▶ [PROBLEM REQUIREMENTS] Retrieve all lines below that have the string "Integraties".

▶ [Page-level text extractions]
******

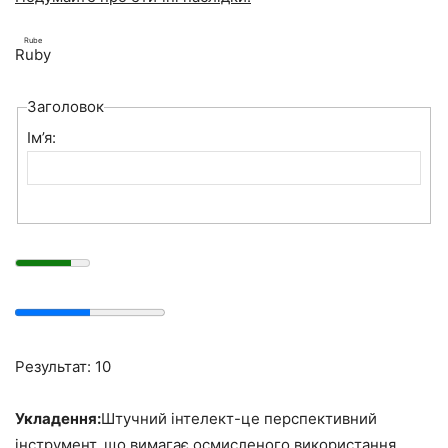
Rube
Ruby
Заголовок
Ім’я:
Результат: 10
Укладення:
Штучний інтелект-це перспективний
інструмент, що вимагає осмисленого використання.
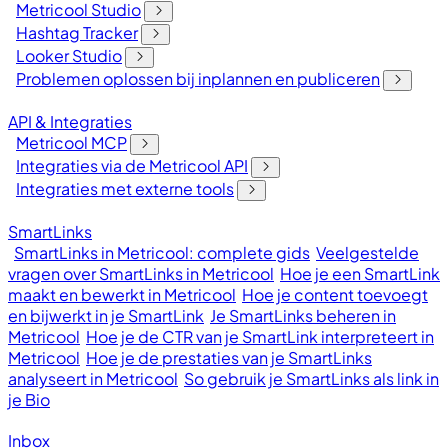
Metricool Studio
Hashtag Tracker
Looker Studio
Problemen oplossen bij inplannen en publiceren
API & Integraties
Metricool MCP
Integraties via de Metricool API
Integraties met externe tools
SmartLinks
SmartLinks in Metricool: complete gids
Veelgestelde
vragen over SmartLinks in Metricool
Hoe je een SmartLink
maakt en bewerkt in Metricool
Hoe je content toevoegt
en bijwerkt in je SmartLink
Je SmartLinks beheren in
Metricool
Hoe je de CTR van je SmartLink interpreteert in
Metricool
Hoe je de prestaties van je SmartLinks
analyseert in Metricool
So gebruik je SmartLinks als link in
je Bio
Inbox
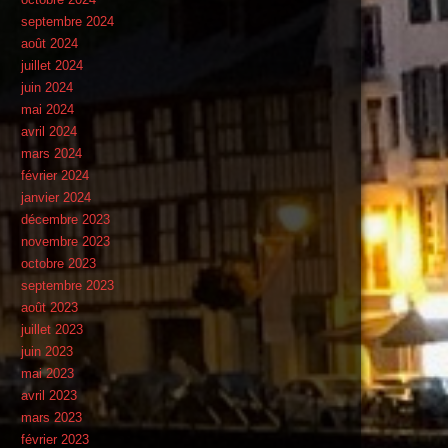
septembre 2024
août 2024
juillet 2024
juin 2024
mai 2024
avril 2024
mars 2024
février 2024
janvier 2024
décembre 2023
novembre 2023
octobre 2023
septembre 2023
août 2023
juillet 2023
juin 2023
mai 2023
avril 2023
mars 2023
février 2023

******

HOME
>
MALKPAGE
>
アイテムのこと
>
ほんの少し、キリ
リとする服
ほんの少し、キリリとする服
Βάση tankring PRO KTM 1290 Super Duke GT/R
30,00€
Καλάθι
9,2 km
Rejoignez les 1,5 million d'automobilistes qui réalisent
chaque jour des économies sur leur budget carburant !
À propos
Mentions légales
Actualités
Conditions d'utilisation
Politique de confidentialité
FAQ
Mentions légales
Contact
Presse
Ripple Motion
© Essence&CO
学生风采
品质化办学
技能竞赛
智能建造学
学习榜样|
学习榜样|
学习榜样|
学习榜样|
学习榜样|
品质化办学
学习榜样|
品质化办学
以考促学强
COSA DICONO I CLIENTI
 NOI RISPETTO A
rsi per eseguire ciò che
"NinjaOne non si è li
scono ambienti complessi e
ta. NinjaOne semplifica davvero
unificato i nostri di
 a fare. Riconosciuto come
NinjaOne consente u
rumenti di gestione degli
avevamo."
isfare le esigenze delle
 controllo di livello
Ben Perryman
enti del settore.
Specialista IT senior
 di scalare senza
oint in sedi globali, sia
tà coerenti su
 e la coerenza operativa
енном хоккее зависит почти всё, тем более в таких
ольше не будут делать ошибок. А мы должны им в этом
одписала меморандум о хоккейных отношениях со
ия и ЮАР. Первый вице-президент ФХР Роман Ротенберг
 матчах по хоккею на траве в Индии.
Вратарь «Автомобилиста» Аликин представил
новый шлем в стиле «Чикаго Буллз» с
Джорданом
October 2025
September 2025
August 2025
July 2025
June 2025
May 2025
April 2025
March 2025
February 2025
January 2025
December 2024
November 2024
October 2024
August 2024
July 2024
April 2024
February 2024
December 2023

******

▶ [YOUR RESPONSE]
API & Integraties
Integraties via de Metricool API
Integraties met externe tools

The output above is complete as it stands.